Debate neste sentido, certamente, deve estar ocupando a mente de jornalistas, historiadores, políticos e boa parcela da população. Natural, então, que a longa trajetória de Maranhão esteja sendo passada em revista e seus feitos revirados.

Procura-se, sem dúvida, uma obra singular, um projeto excepcional executado, uma edificação que tenha mudado a vida do Estado. Haverá substância a ser resgatada. Mas não serão as obras de pedra e cal que marcarão a história de Maranhão.

Finque-se que o grande legado de José Maranhão à história serão sua profunda vocação democrática e sua inefável relação com as urnas.

O político paraibano, que a terrível Covid-19 abrevia sua passagem neste início de 2021, exerceu nada menos do que 48 anos de efetivos mandatos populares, conferidos diretamente pelo voto popular. E não foram mais porque a violência da ditadura militar lhe subtraiu 10 anos de direitos políticos, após cassação de mandato de deputado estadual em 1969. Perdeu ainda mais dois anos porque, apesar de reabilitado em 1980, só houve eleição em 1982.

Maranhão não encurtou caminhos: conquistou nas urnas quatro mandatos de deputado estadual, três de deputado federal, dois de governador e vice-governador (e ainda tem o mandato que ganhou após a cassação do governador Cássio Cunha Lima) e dois de senador. Disputou 15 eleições. Venceu 11 e perdeu quatro.

Haverá registros de políticos que também chegaram aos 48 anos de mandatos populares ou algo próximo. Seria o caso de José Lacerda, com 11 mandatos de deputado estadual e um de vice-governador. Mas nada se iguala ao feito de Maranhão, que incluiu em suas conquistas os cargos mais elevados do Estado.
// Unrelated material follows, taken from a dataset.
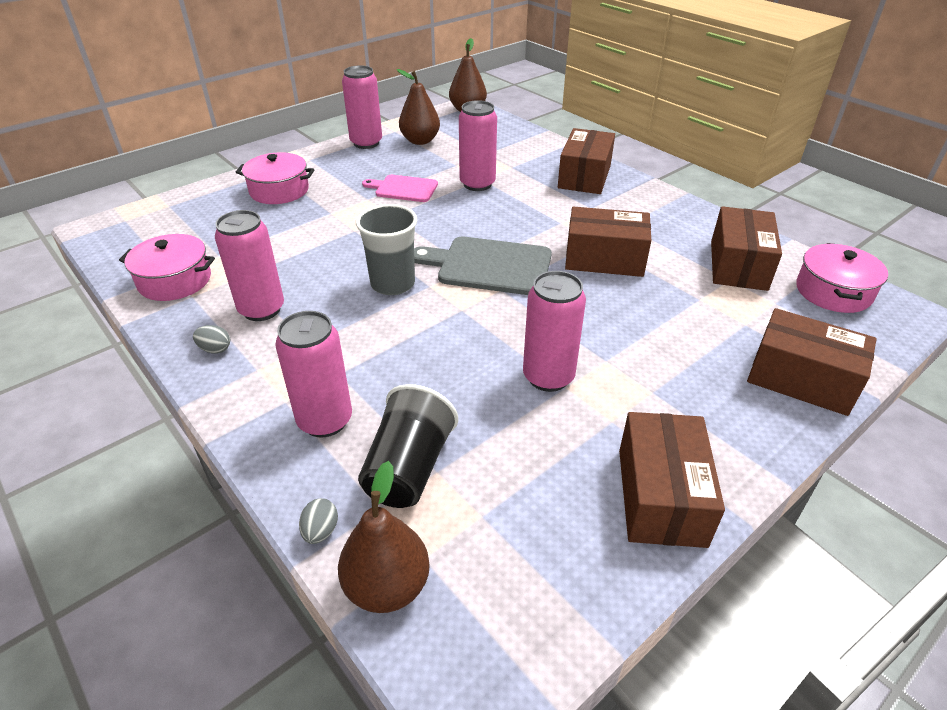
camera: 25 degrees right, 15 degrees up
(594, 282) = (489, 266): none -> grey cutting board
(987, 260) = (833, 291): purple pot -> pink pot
Destaque-se, pois, nestes tenebrosos tempos de ameaça à democracia em vários quadrantes do mundo, inclusive em nosso território, que nada é mais significativo para consagrar a biografia de Zé Maranhão, que era até austero no jeito de gerir a coisa pública, do que seu quase sacerdócio à democracia.

Slogan arriscado

Depois da morte de Antônio Mariz, em 1995, Maranhão adotou o slogan “Austeridade e desenvolvimento”. Não havia nada parecido no mundo. A palavra austeridade não cabia em slogans governamentais, ainda mais no clientelismo da Paraíba. Pois deu certo e virou “Austeridade é desenvolvimento” na gestão seguinte.

Faisão

Houve uma missa de sétimo dia pela morte de Mariz, na Catedral de Brasília. Depois, o já na posse do governo, Maranhão foi jantar no apartamento do então deputado federal Zé Aldemir. Sozinho. Os únicos convidados éramos José Nello Zerinho Rodrigues, prefeito de Cajazeiras, e eu, que era seu Chefe de Gabinete. Maranhão quase não conversou, pensava distante, montava o governo, que havia lhe caído nas mãos. Mas devorou o faisão servido por Dra. Paula.